Excerpted passage:
▼

No. 248. | Tex. App. | Dec 11, 1917

It is, perhaps, well at the outset to set out the original petition filed in this cause:

"Your petitioners, Gohlman, Lester Co., a firm composed of S. L. Gohlman, Jr., and J. E. Lester, hereinafter called plaintiffs, complaining against John Griffith, hereinafter called defendant, respectfully represent.

"(1) Plaintiffs reside in Harris county, Tex., and defendant resides in Wilson county, Tex.

"(2) That heretofore, to wit, on the 4th day of (September, 1913, and ever since said date, plaintiffs were and have been engaged at Houston, Tex., as cotton commission merchants, receiving, handling, caring for, and selling cotton for a commission, and in the course of said business have been accustomed to advance money upon cotton consigned to them by various persons from various places in the state of Texas, holding said cotton as factors and commission merchants as security for the money advanced thereon.

"(3) On, to wit, the 3d day of September, 1913, and on divers dates thereafter, defendant made various consignments of cotton from Floresville, in Wilson county, Tex., to plaintiffs at Houston, Tex., and that the uniform method of handling said transactions was that the said defendant would deliver said shipments of cotton to the railroad company at Floresville, Tex., taking a bill of lading therefor and consigning said cotton to himself at Houston, Tex., and then drawing his draft for the sum of money to be advanced thereon, payable to the order of First National Bank of Floresville, and drawn against plaintiffs at Houston, Tex., attaching said draft to said bill of lading and delivering said draft to said First National Bank of Floresville, which would send the same with the bill of lading attached thereto through its regular banking connections for presentation to and collection from plaintiffs at Houston, Texas.

"(4) That, in accordance with the method of transacting said business hereinbefore stated, defendant drew its several drafts, each and all of which were paid at Houston, Tex., by plaintiffs, as follows: [Then follows itemized list of drafts drawn and dates of same.] That said drafts so drawn, together with interest thereon, at rate of 6 per cent. per annum from the date of the advancement of said money, as aforesaid, aggregated the sum of $154,931.89 on July 27, 1914. That on said July 27, 1914, defendant was entitled to credit on said indebtedness on account of the proceeds of cotton shipped as aforesaid to plaintiffs in the sum of $65,784.02, leaving the balance then due by defendant to plaintiffs the sum of $89,147.87. That thereafter, on August 31, 1914, plaintiffs, at the special instance and request of defendant, advanced and paid to Lehman, Sterne Co., of New Orleans, La., for the benefit of defendant, the sum of $22.62, and that said above-stated balance, together with said sum so advanced and interest thereon to the 5th day of November, 1914, aggregate the sum of $90,259.02 due and owing to plaintiffs by defendant on November 5, 1914. That from and after said 27th day of July, 1914, defendant, by reason of the sale of cotton consigned and delivered to plaintiffs as aforesaid, became and was entitled to a credit upon said indebtedness amounting to the sum of $44,556.63, leaving a balance due on November 5, 1914, from defendant to plaintiffs of the sum of $45,702.39, which said sum, by reason of the premises, defendant promised to pay and became bound and liable to pay to plaintiffs at Houston, in Harris county, Tex., and yet to pay the sum or any part thereof, though often requested, defendant has wholly failed and refused, to plaintiffs' damage in the sum of $50,000.

▲

Challenge 1: List every dollar amount stated in paragraph (4) of the petition quoted in the court record.
Challenge 2: Write the next part of the cotton commission petition, picking up after its final sentence.
The listing that follows comes from a separate source, unrelated to the court record above.

Supplied data:
▼

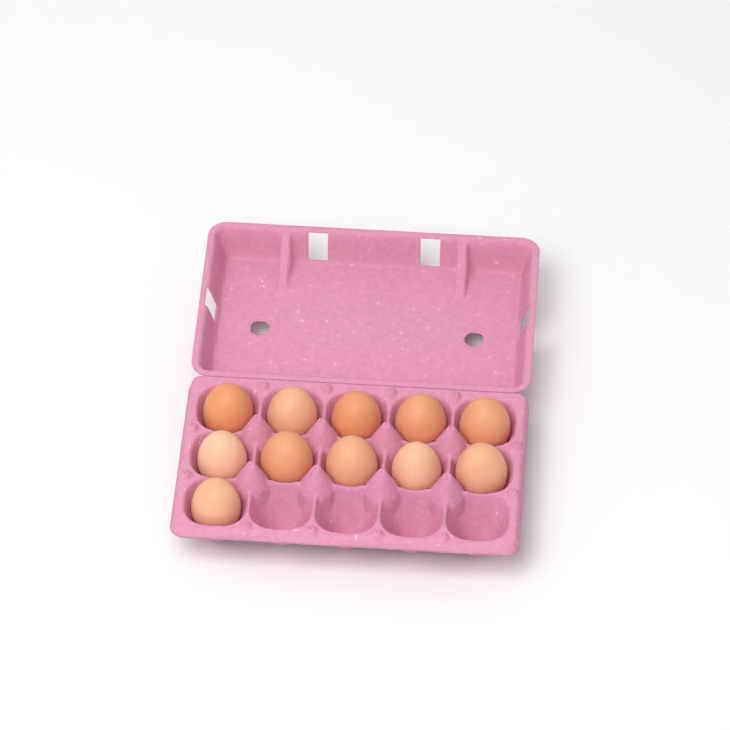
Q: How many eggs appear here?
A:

▲
▼

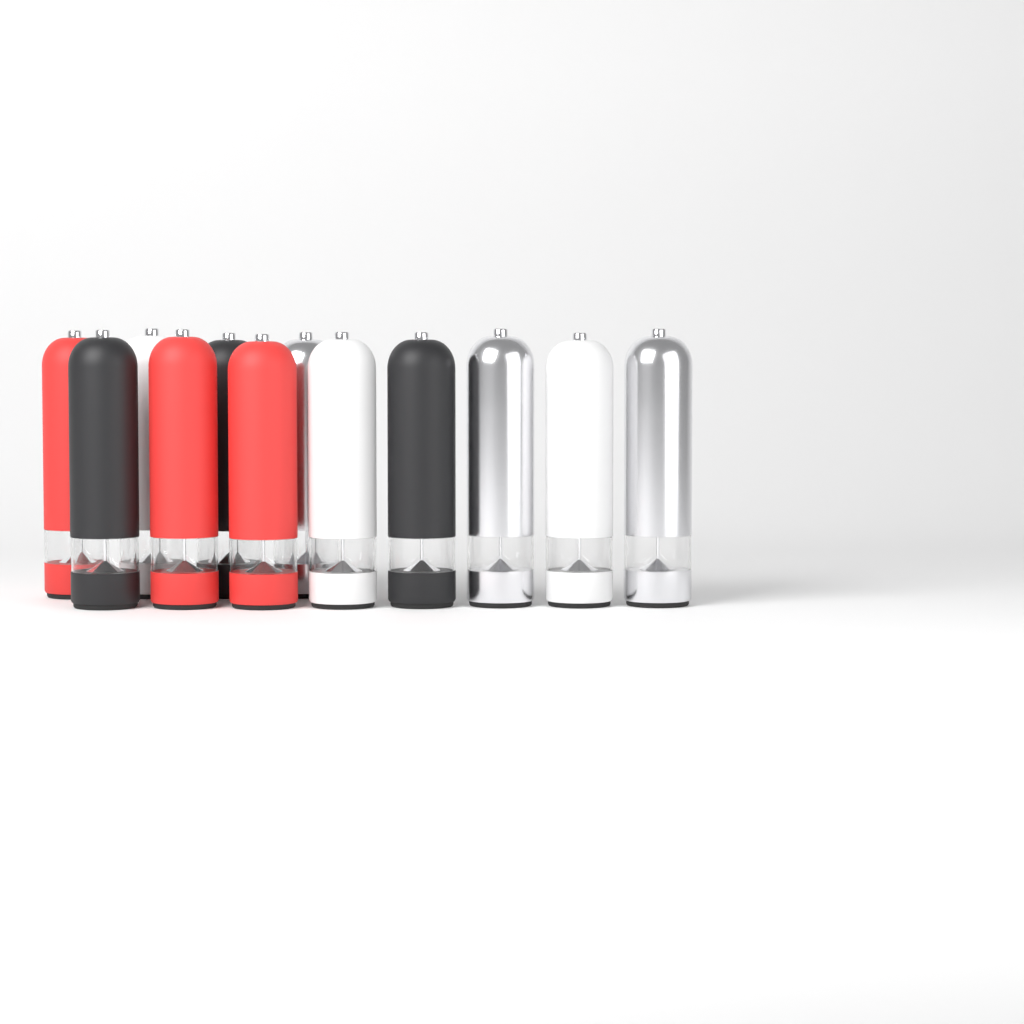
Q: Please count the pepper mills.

▲

Exercise answer 1: $154,931.89, $65,784.02, $89,147.87, $22.62, $90,259.02, $44,556.63, $45,702.39, $50,000

Exercise answer 2:
"(5) That in order to secure the payment of said sum or any sum which might be owing by defendant to plaintiffs on account of the transactions aforesaid, defendant transferred and delivered to plaintiffs certain certificates evidencing ownership of capital stock in certain corporations, as follows, to wit: Certificate No. 108, for 100 shares of the par value of $100 each in the Floresville Oil Manufacturing Company; certificate No. 1, for 120 shares of the par value of $100 each in Holtermann Hardware Company; certificate No. 6 for 20 shares of the par value of $100 each in the First National Bank of Floresville, Tex.; certificate No. 4, for 20 shares of the par value of $100 each of the capital stock of the First National Bank of Floresville, Tex. That said above-described certificates of stock are in the possession of plaintiffs, and that they have and hold a valid pledgees' lien upon the same to secure above-described indebtedness.

"Premises considered, plaintiffs pray for citation and that upon hearing they have judgment against defendant for their debt, interest, and costs of suit, and for a foreclosure of their lien upon said certificates of capital stock in said corporations and upon the stock represented by said certificates, together with an order of sale therefore, and for such other relief, both general and special, as they may be entitled to, either at law or in quity, and as in duty bound will ever pray."

To this petition the plaintiff in error filed a plea of privilege to be sued in the county of his residence, as follows:

"In the above numbered and styled cause comes now John Griffith, defendant in said cause, and appears only and solely for the purpose of asserting and urging his privilege to be sued in the county of his residence, and he here now pleads:

"(1) He says that he was not a resident of Harris county, Tex., at the time this suit was filed; that he was not a resident of said county at time citation in this suit was served upon him; that he is not now at the time of filing this plea a resident of said county; and that since long prior to the institution of this suit he has at no time been, and is not now, a resident of Harris county, Tex.

"(2) That at the time this suit was filed, and at all times since then, he was and has been and now is a resident of Wilson county, Tex.

"(3) That none of the exceptions to exclusive venue in the county of one's residence mentioned in article 1830 and article 2308 of the Revised Statutes of Texas Exist in this case.

"(4) Wherefore this defendant pleads specially his privilege to be sued in Wilson county, Tex., and not in Harris county, Tex. and he now hereby objects and excepts to the district court of Harris county requiring him to answer or plead further in this cause."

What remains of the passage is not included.